- Task statement
Every line from the one with "This document pairs" to the end of the listing, and nothing else, is to be printed exactly; please leave the pictures out.
________
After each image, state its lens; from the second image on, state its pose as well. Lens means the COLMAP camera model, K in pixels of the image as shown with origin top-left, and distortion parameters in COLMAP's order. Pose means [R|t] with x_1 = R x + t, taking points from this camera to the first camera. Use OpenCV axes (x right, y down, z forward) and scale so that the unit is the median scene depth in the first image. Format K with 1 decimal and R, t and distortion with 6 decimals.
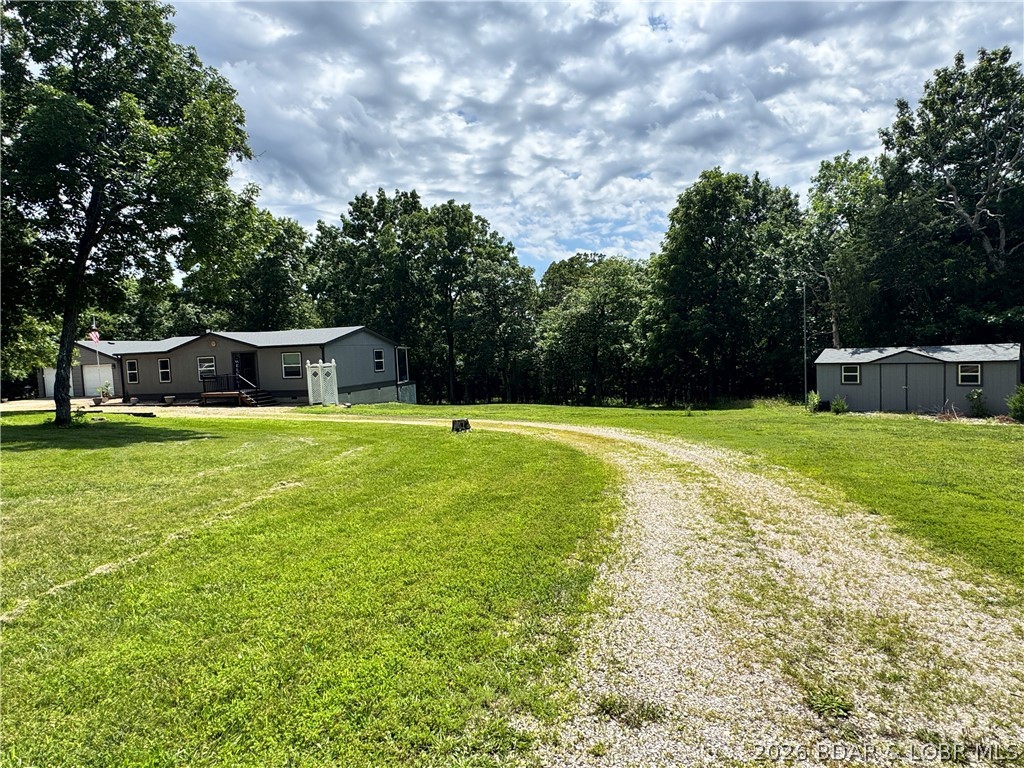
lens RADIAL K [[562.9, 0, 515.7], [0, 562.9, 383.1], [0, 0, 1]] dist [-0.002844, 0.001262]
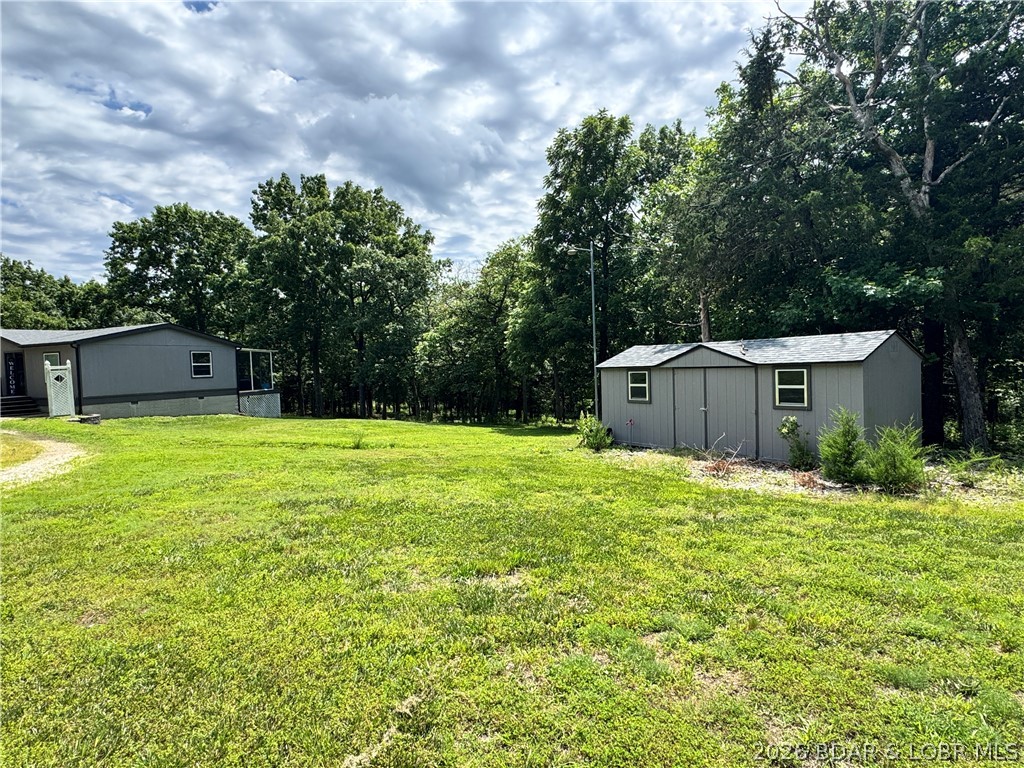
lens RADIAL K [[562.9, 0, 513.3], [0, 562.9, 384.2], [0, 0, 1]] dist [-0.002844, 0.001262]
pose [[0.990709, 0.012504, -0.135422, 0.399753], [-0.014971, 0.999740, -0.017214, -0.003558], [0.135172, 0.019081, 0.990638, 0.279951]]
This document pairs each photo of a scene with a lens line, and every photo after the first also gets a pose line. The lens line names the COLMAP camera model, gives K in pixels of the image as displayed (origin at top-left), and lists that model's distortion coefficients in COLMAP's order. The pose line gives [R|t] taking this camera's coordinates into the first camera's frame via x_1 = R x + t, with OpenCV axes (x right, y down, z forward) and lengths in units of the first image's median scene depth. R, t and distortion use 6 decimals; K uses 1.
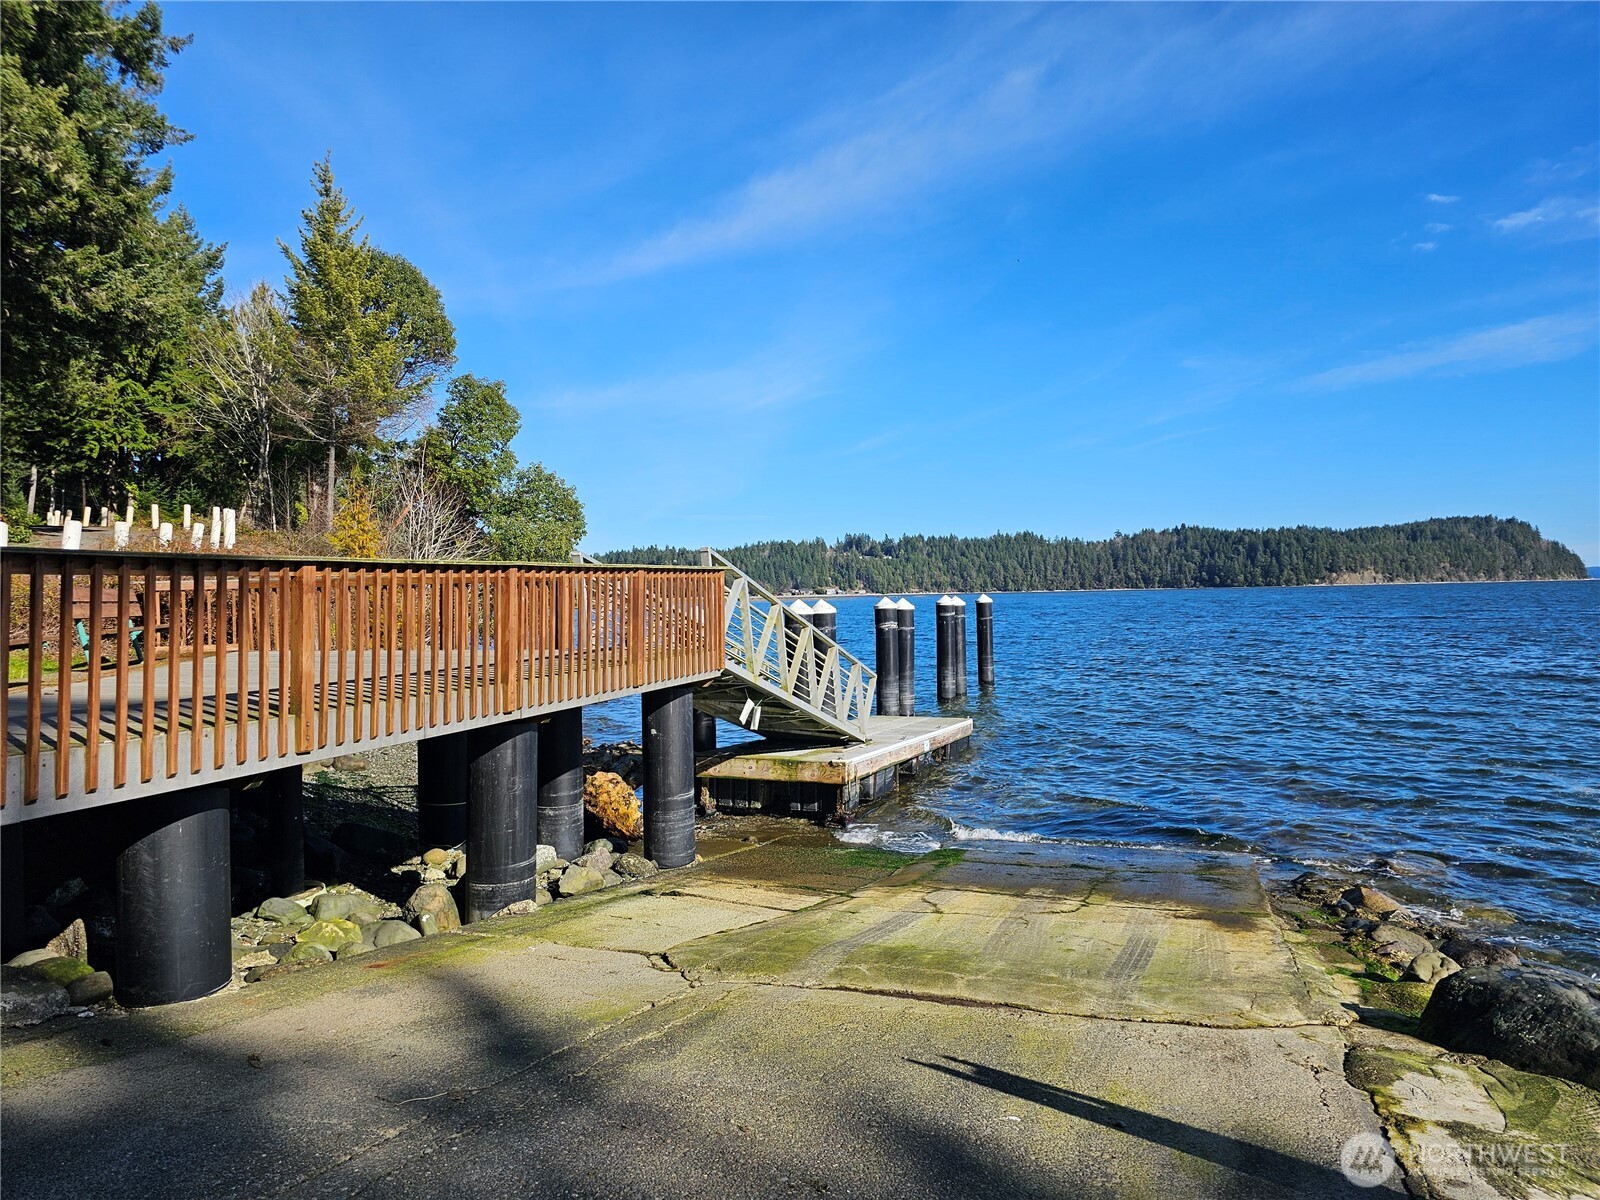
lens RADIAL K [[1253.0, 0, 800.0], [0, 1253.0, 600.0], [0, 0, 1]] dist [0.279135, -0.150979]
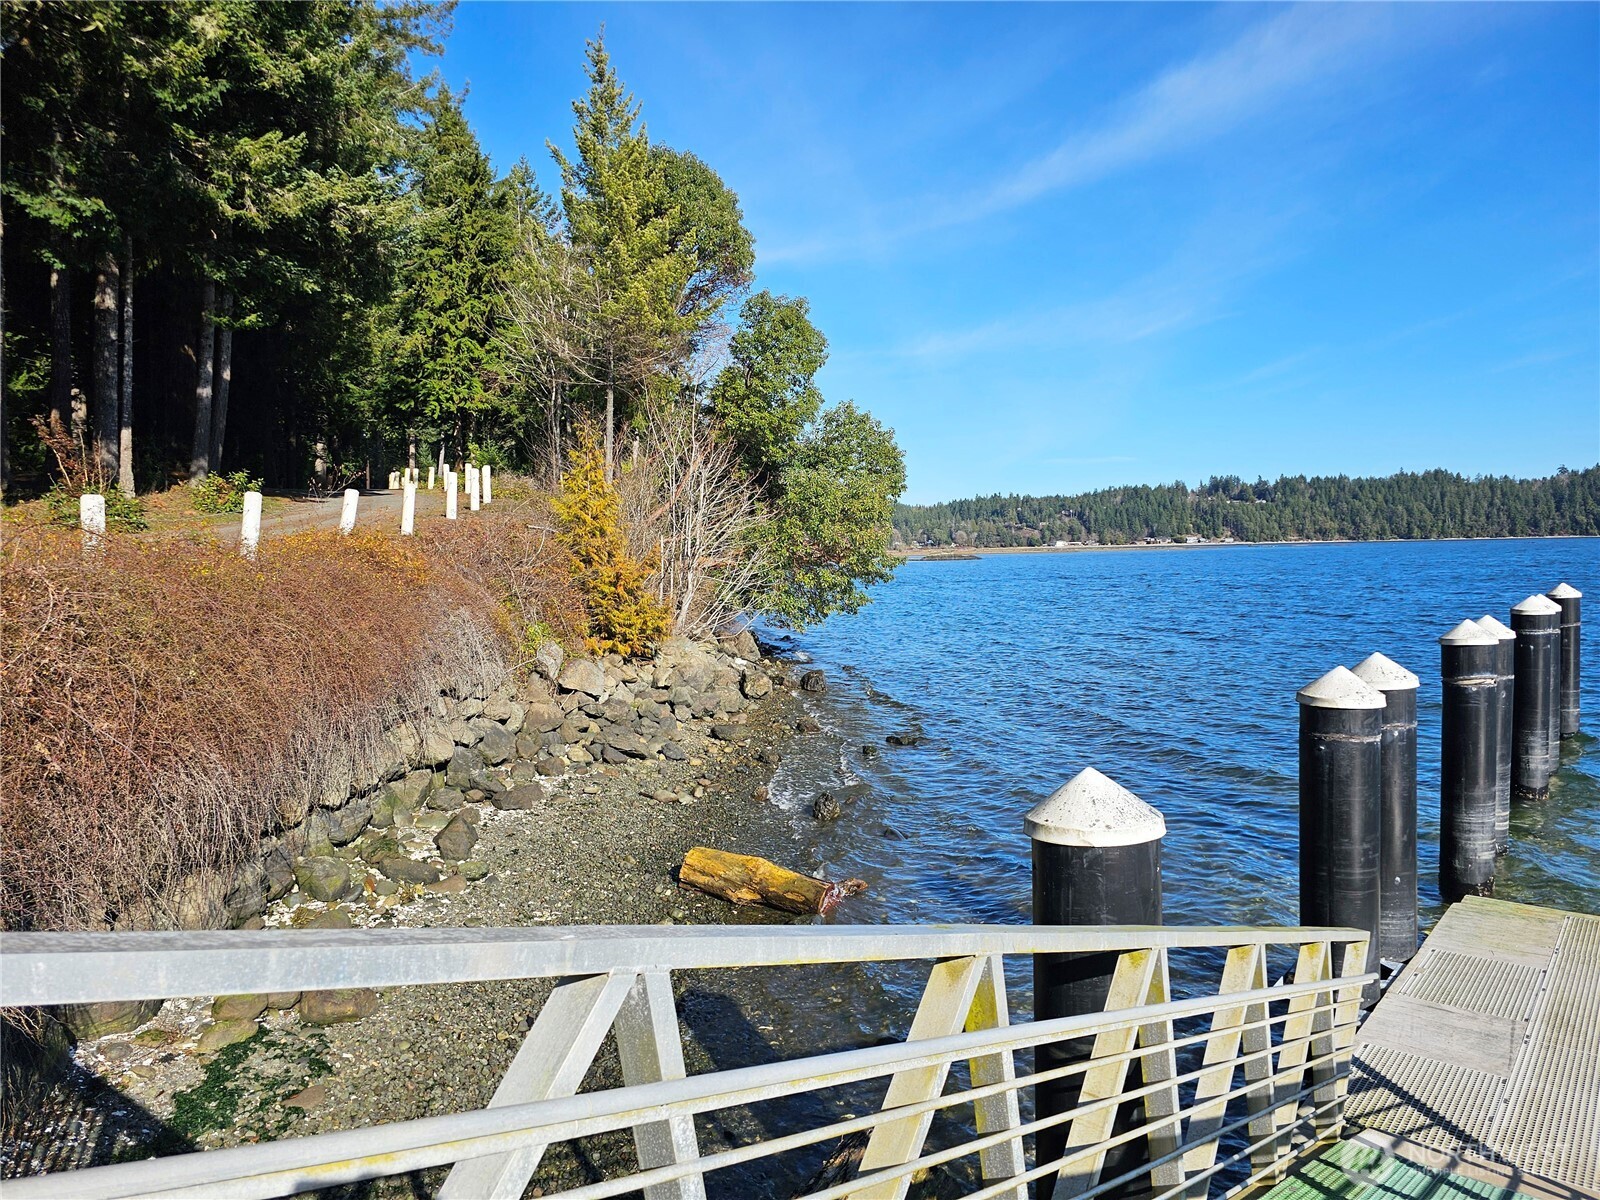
________
- Finished task
This document pairs each photo of a scene with a lens line, and every photo after the first also gets a pose line. The lens line names the COLMAP camera model, gives K in pixels of the image as displayed (origin at top-left), and lists that model's distortion coefficients in COLMAP's order. The pose line gives [R|t] taking this camera's coordinates into the first camera's frame via x_1 = R x + t, with OpenCV axes (x right, y down, z forward) and lengths in units of the first image's median scene depth. R, t and distortion use 6 decimals; K uses 1.
lens RADIAL K [[1253.0, 0, 800.0], [0, 1253.0, 600.0], [0, 0, 1]] dist [0.279135, -0.150979]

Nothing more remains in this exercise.